Your goal → From the start of the data through the line containing "Reading right to", rewrite the lines with "shift" changed to "change" and nothing else altered. Leave the pictures out of your answer.

Data visualization images
--- --- ---
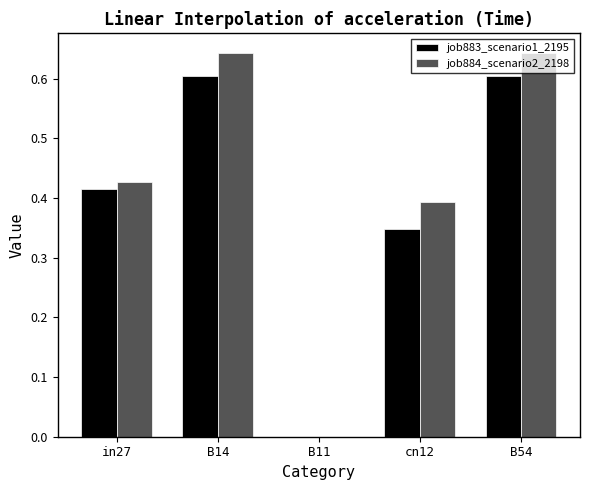

Between in27 and B14, which series saw the biggest shift?

job884_scenario2_2198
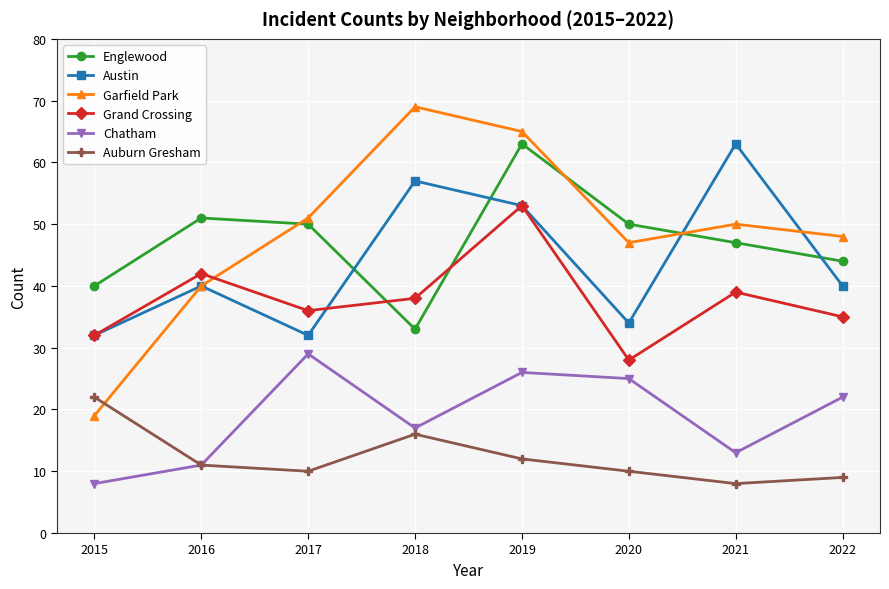

Reading right to left, what are all the values shown in this chart?

Englewood: 2022=44	2021=47	2020=50	2019=63	2018=33	2017=50	2016=51	2015=40
Austin: 2022=40	2021=63	2020=34	2019=53	2018=57	2017=32	2016=40	2015=32
Garfield Park: 2022=48	2021=50	2020=47	2019=65	2018=69	2017=51	2016=40	2015=19
Grand Crossing: 2022=35	2021=39	2020=28	2019=53	2018=38	2017=36	2016=42	2015=32
Chatham: 2022=22	2021=13	2020=25	2019=26	2018=17	2017=29	2016=11	2015=8
Auburn Gresham: 2022=9	2021=8	2020=10	2019=12	2018=16	2017=10	2016=11	2015=22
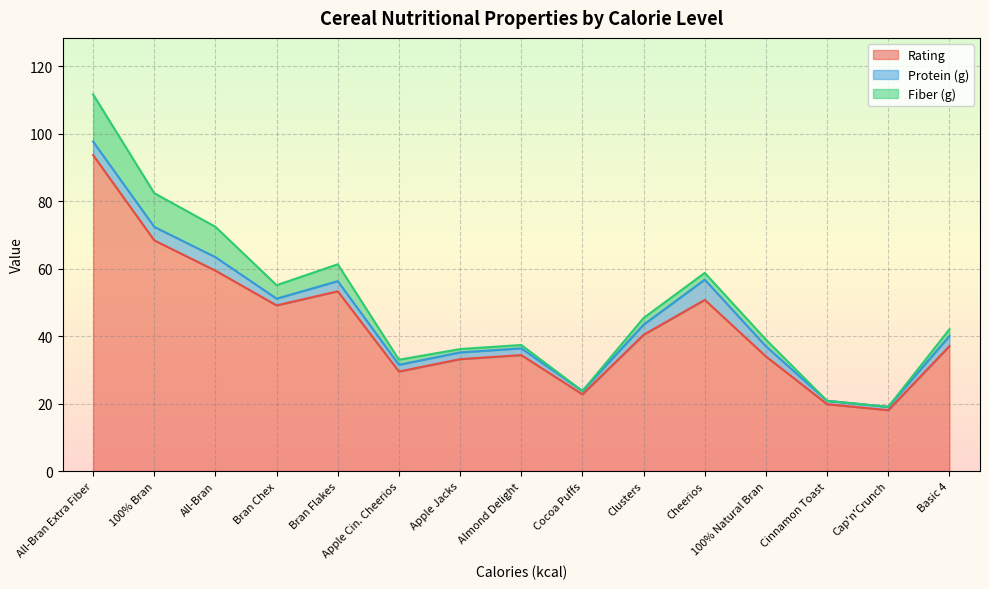

What is the highest value of the Rating series?

93.7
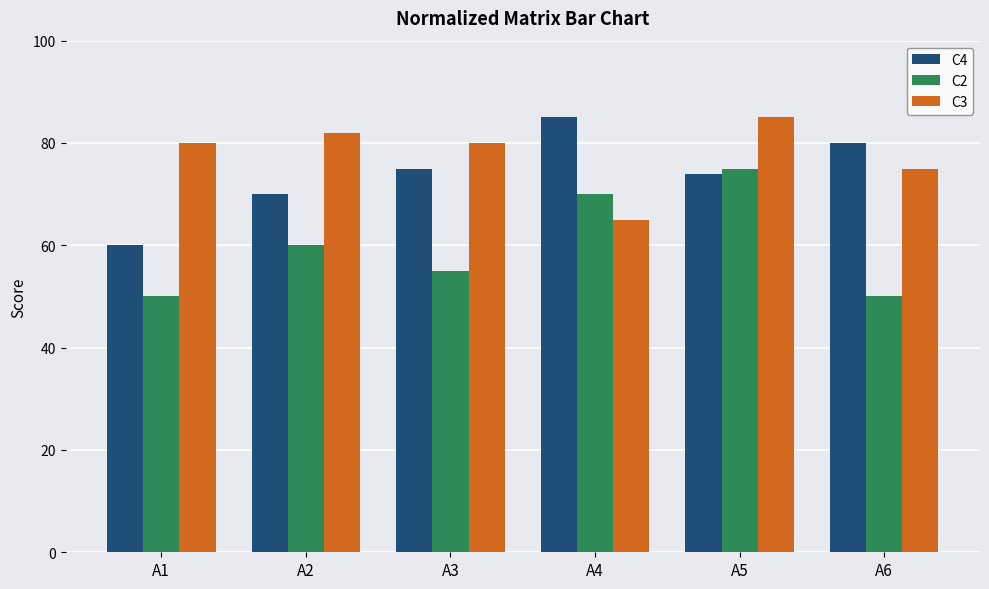

Reading left to right, list all the values displayed in this chart.

C4: 60	70	75	85	74	80
C2: 50	60	55	70	75	50
C3: 80	82	80	65	85	75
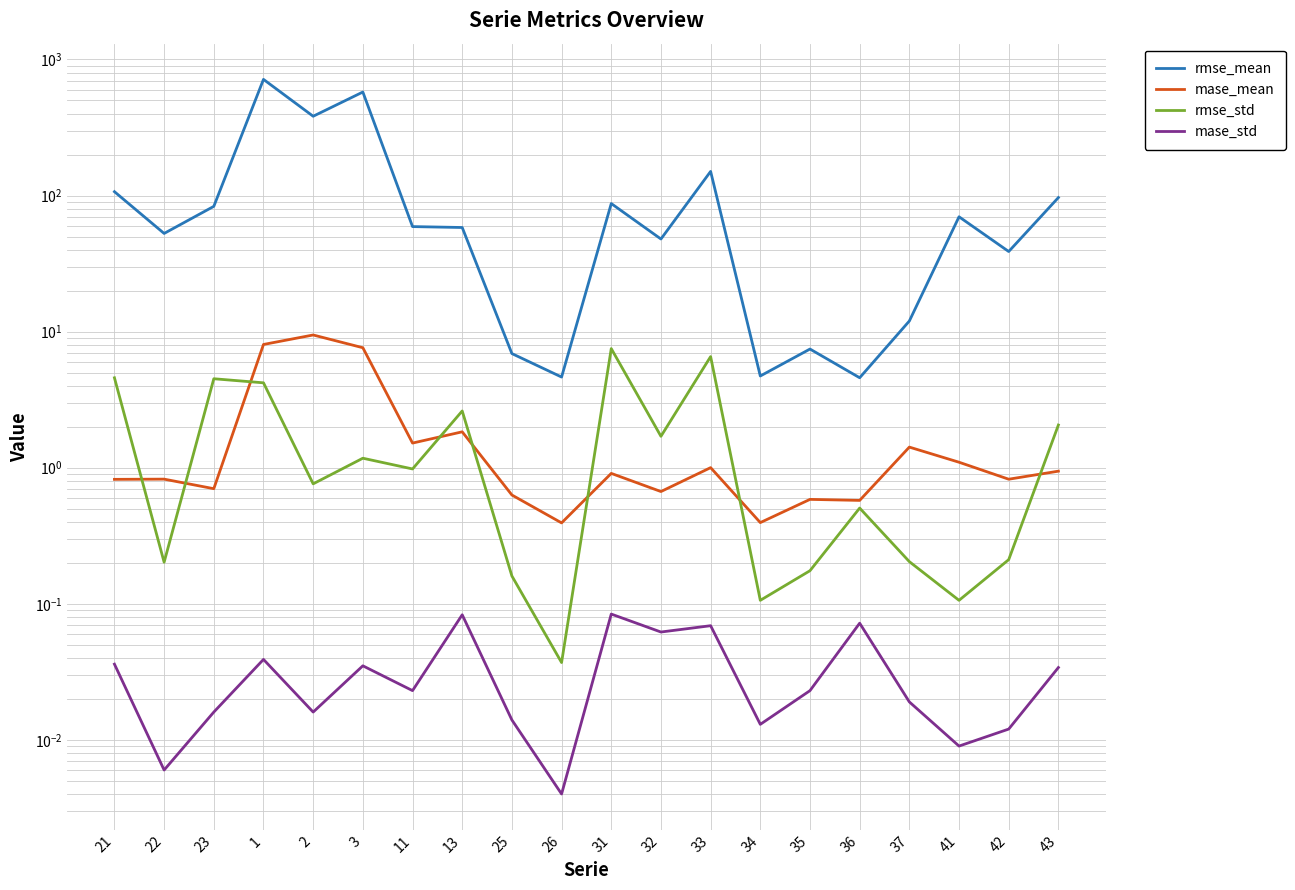

Which category has the highest value in the mase_std series?

31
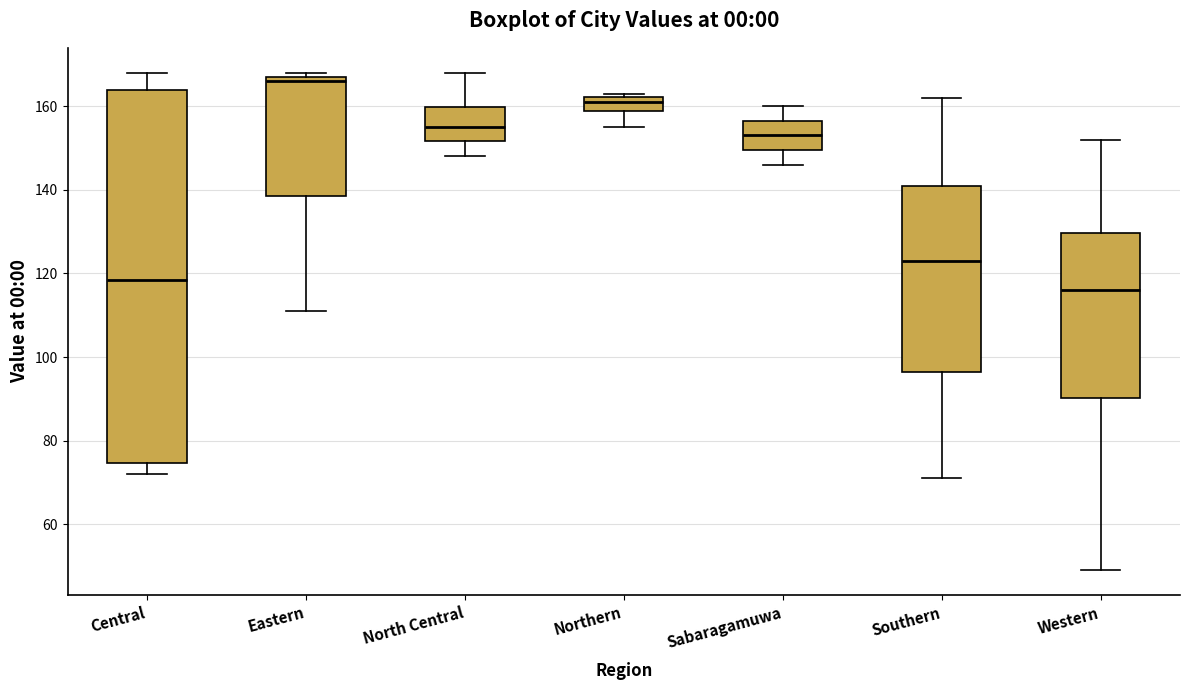

Reading left to right, transcribe this box plot: for each box, give where its median line is, the range the box spans, and where its two whiskers end, as read against the y-axis. The values are not printed on the chart, so give them approximately, as read against the axis.

Central: median 118, box 74 to 164, whiskers 72 to 168
Eastern: median 166, box 138 to 168, whiskers 112 to 168 (just above the box's upper edge)
North Central: median 156, box 152 to 160, whiskers 148 to 168
Northern: median 162 (inside the box), box 158 to 162, whiskers 156 to 164
Sabaragamuwa: median 154, box 150 to 156, whiskers 146 to 160
Southern: median 124, box 96 to 142, whiskers 72 to 162
Western: median 116, box 90 to 130, whiskers 50 to 152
--- --- ---
Answer to this task →
Between in27 and B14, which series saw the biggest change?

job884_scenario2_2198

Reading right to left, what are all the values shown in this chart?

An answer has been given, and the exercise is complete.